Question

Find the modulus and argument of the complex number $-\sqrt{3}+i$. \[\]

Answer 1

Hint: We recall the general form of a complex number $z=a+ib$, the modulus of the complex number $\left| z \right|=\sqrt{{{a}^{2}}+{{b}^{2}}}$ and the argument of the complex number $\theta ={{\tan }^{-1}}\left( \dfrac{b}{a} \right)$. We compare the given complex number with the general form and find $a,b$ to find the modulus and argument. \[\]

Complete step by step answer:
We know that the general form of a complex number is $z=a+ib$ where $a$ is a real number and is called the real part of $z$ and $b$is a real number and is called the imaginary part of the complex number. The symbol $i$ represents the square root of negative unity that is $i=\sqrt{-1}$. \[\]
In the Argand’ plane or complex plane the $x-$axis is represented as real axis and $y-$axis is represented as imaginary axis. Then the coordinate $Z\left( a,b \right)$ is represented as the position of complex number $z=a+ib$. \[\]
 

The modulus of a complex number is the distance between the complex number $Z\left( a,b \right)$ from the origin $O\left( 0,0 \right)$ and it is given by
\[\left| z \right|=\sqrt{{{a}^{2}}+{{b}^{2}}}\]
The argument of the complex number is the measure of angle $OZ$ makes with the positive real axis and it is given by;
$\theta ={{\tan }^{-1}}\left( \dfrac{b}{a} \right)$
We are asked in the question to find the modulus and argument of the complex number$-\sqrt{3}+i$. We express it in the form of $z=a+ib=-\sqrt{3}+i=-\sqrt{3}+i\cdot 1$ and find that $a=-\sqrt{3},b=1$. So the modulus of complex number $-\sqrt{3}+i$ is
\[z=\sqrt{{{a}^{2}}+{{b}^{2}}}=\sqrt{{{\left( -\sqrt{3} \right)}^{2}}+{{1}^{2}}}=\sqrt{3+1}=\sqrt{4}=2\]
The argument of the complex number $-\sqrt{3}+i$ is,
\[\theta ={{\tan }^{-1}}\left( \dfrac{b}{a} \right)={{\tan }^{-1}}\left( \dfrac{1}{-\sqrt{3}} \right)=\pi -{{\tan }^{-1}}\left( \dfrac{1}{\sqrt{3}} \right)=\pi -\dfrac{\pi }{6}=\dfrac{5\pi }{6}\]
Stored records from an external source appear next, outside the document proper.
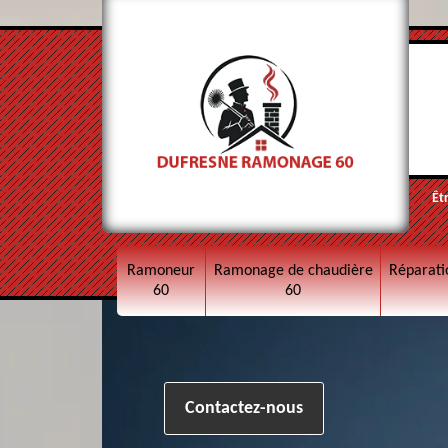
Êt
Ramoneur
Ramonage de chaudière
Réparati
60
60
Contactez-nous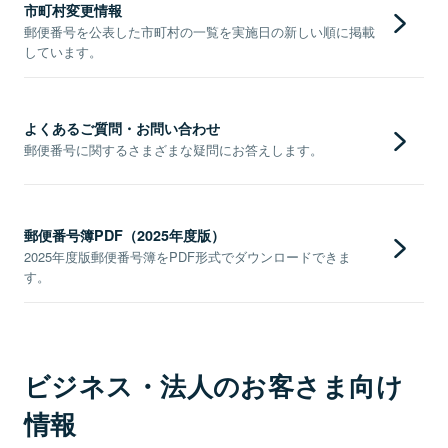
市町村変更情報
郵便番号を公表した市町村の一覧を実施日の新しい順に掲載
しています。
よくあるご質問・お問い合わせ
郵便番号に関するさまざまな疑問にお答えします。
郵便番号簿PDF（2025年度版）
2025年度版郵便番号簿をPDF形式でダウンロードできま
す。
ビジネス・法人のお客さま向け
情報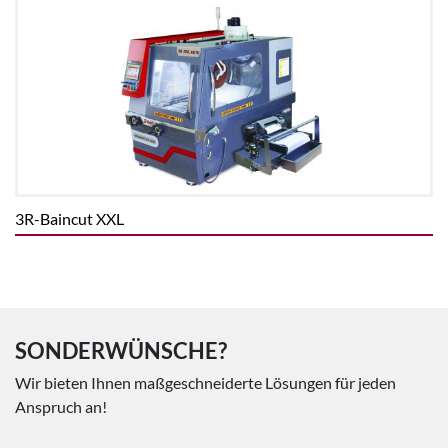
3R-Baincut XXL
SONDERWÜNSCHE?
Wir bieten Ihnen maßgeschneiderte Lösungen für jeden
Anspruch an!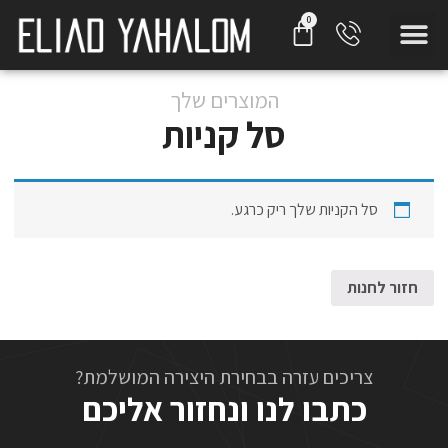
המוצרים שלך
סל קניות
סל הקניות שלך ריק כרגע.
חזור לחנות
צריכים עזרה בבחירת היצירה המושלמת?
כתבו לנו ונחזור אליכם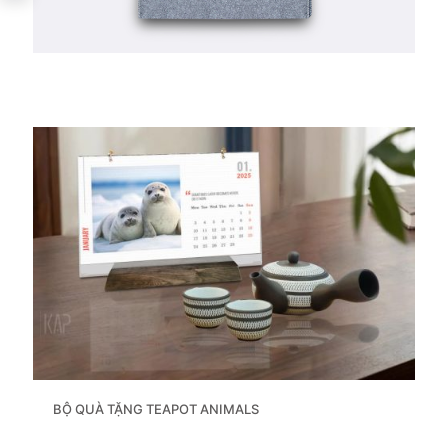
BỘ QUÀ TẶNG TEAPOT ANIMALS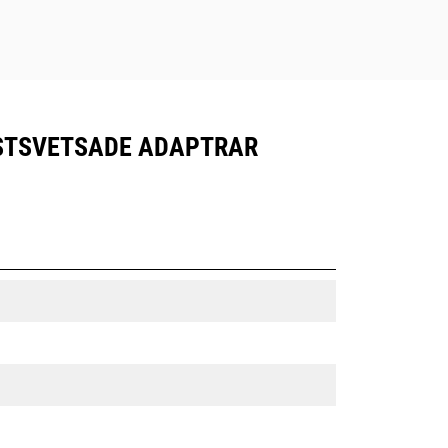
FASTSVETSADE ADAPTRAR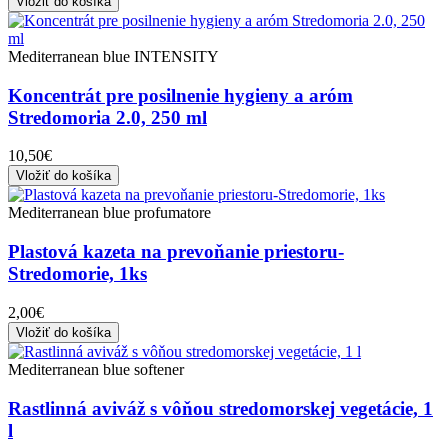
Vložiť do košíka
Mediterranean blue INTENSITY
Koncentrát pre posilnenie hygieny a aróm
Stredomoria 2.0, 250 ml
10,50€
Vložiť do košíka
Mediterranean blue profumatore
Plastová kazeta na prevoňanie priestoru-
Stredomorie, 1ks
2,00€
Vložiť do košíka
Mediterranean blue softener
Rastlinná aviváž s vôňou stredomorskej vegetácie, 1
l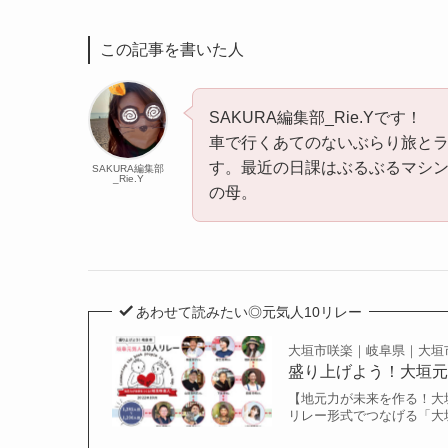
この記事を書いた人
SAKURA編集部_Rie.Yです！
車で行くあてのないぶらり旅と
す。最近の日課はぶるぶるマシ
SAKURA編集部
_Rie.Y
の母。
あわせて読みたい◎元気人10リレー
大垣市咲楽｜岐阜県｜大垣
盛り上げよう！大垣元気
【地元力が未来を作る！大垣元
リレー形式でつなげる「大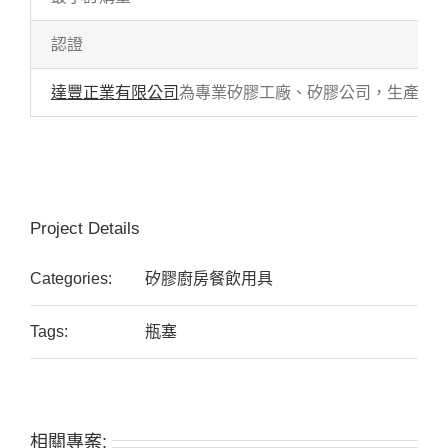
認證
達豐正業有限公司
為專業矽膠工廠、矽膠公司，生產各式
Project Details
Categories:
矽膠廚房餐飲用具
Tags:
瓶塞
相關專案: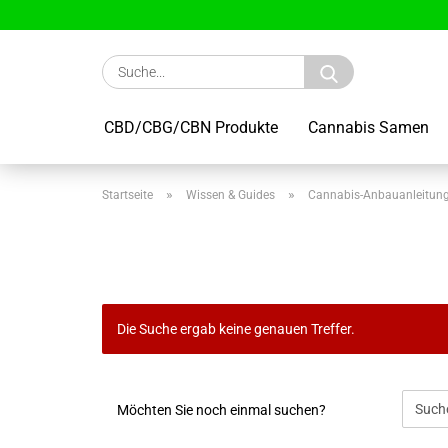
Suche...
CBD/CBG/CBN Produkte
Cannabis Samen
»
»
Startseite
Wissen & Guides
Cannabis-Anbauanleitun
Die Suche ergab keine genauen Treffer.
MÖCHTEN
Möchten Sie noch einmal suchen?
SIE
NOCH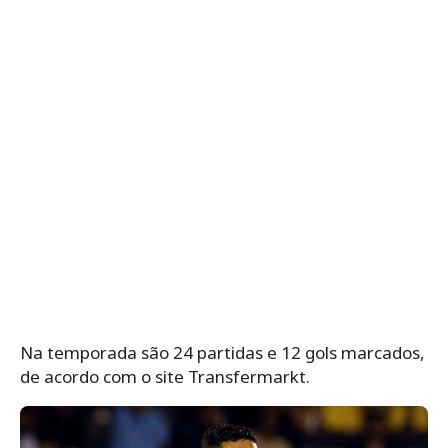
Na temporada são 24 partidas e 12 gols marcados,
de acordo com o site Transfermarkt.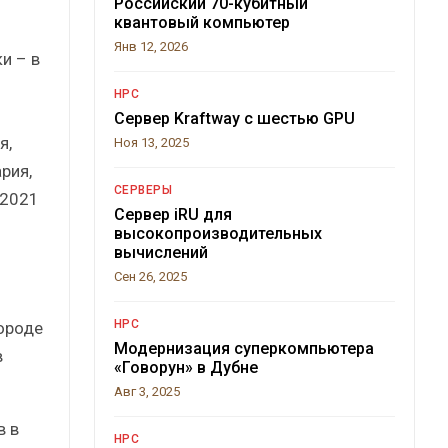
Российский 70-кубитный
квантовый компьютер
Янв 12, 2026
и – в
HPC
Сервер Kraftway с шестью GPU
я,
Ноя 13, 2025
рия,
СЕРВЕРЫ
 2021
Сервер iRU для
высокопроизводительных
вычислений
Сен 26, 2025
HPC
ороде
Модернизация суперкомпьютера
в
«Говорун» в Дубне
Авг 3, 2025
в в
HPC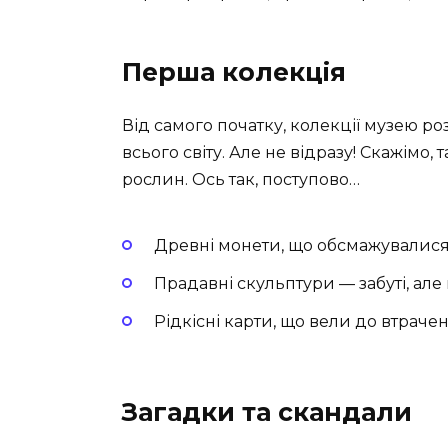
Перша колекція
Від самого початку, колекції музею р
всього світу. Але не відразу! Скажім
рослин. Ось так, поступово…
Древні монети, що обсмажувалися
Прадавні скульптури — забуті, але
Рідкісні карти, що вели до втраче
Загадки та скандали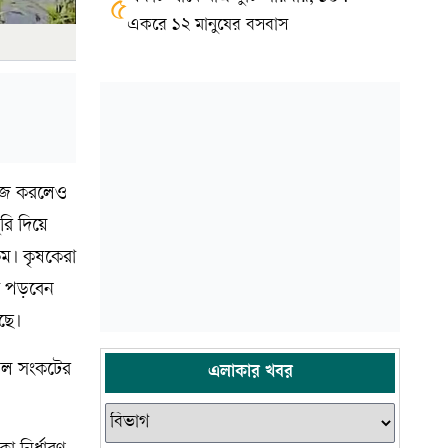
৫
একরে ১২ মানুষের বসবাস
কাজ করলেও
রি দিয়ে
কম। কৃষকেরা
ে পড়বেন
ছে।
েল সংকটের
এলাকার খবর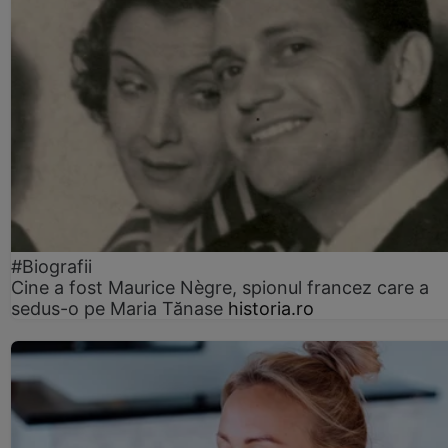
#Biografii
Cine a fost Maurice Nègre, spionul francez care a
sedus-o pe Maria Tănase
historia.ro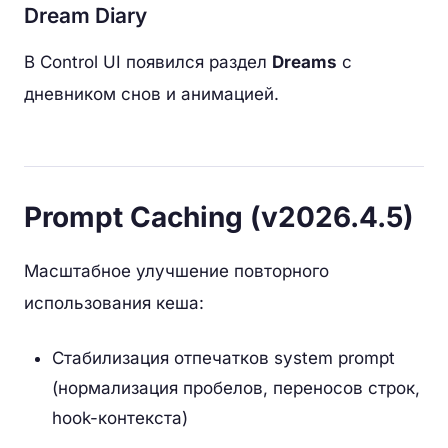
Dream Diary
В Control UI появился раздел
Dreams
с
дневником снов и анимацией.
Prompt Caching (v2026.4.5)
Масштабное улучшение повторного
использования кеша:
Стабилизация отпечатков system prompt
(нормализация пробелов, переносов строк,
hook-контекста)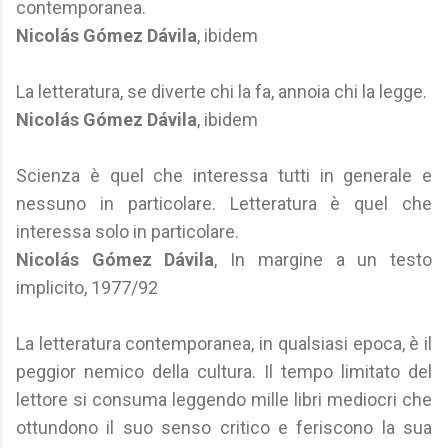
contemporanea.
Nicolás Gómez Dávila
, ibidem
La letteratura, se diverte chi la fa, annoia chi la legge.
Nicolás Gómez Dávila
, ibidem
Scienza è quel che interessa tutti in generale e
nessuno in particolare. Letteratura è quel che
interessa solo in particolare.
Nicolás Gómez Dávila
, In margine a un testo
implicito, 1977/92
La letteratura contemporanea, in qualsiasi epoca, è il
peggior nemico della cultura. Il tempo limitato del
lettore si consuma leggendo mille libri mediocri che
ottundono il suo senso critico e feriscono la sua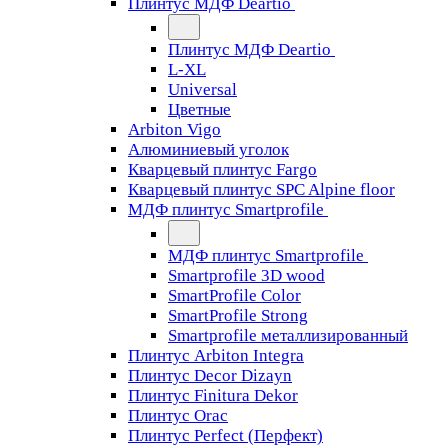
Плинтус МДФ Deartio
Плинтус МДФ Deartio
L-XL
Universal
Цветные
Arbiton Vigo
Алюминиевый уголок
Кварцевый плинтус Fargo
Кварцевый плинтус SPC Alpine floor
МДФ плинтус Smartprofile
МДФ плинтус Smartprofile
Smartprofile 3D wood
SmartProfile Color
SmartProfile Strong
Smartprofile металлизированный
Плинтус Arbiton Integra
Плинтус Decor Dizayn
Плинтус Finitura Dekor
Плинтус Orac
Плинтус Perfect (Перфект)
Note: We note that modulus is always a positive quantity since distance is always positive quantity and that is why we have rejected the negative square root. The argument $\theta ={{\tan }^{-1}}\left( \dfrac{b}{a} \right)$ is also called principal argument since tangent function is periodic and all other arguments are given by $n\pi +\theta $ where $n$ is any integer. The modulus is also denoted as $\bmod \left( z \right)$ and argument is also denoted as $\arg \left( z \right)$. If $\bmod \left( z \right)=r,\arg \left( z \right)=\theta $ then we can represent complex numbers $z=r{{e}^{i\theta }}$.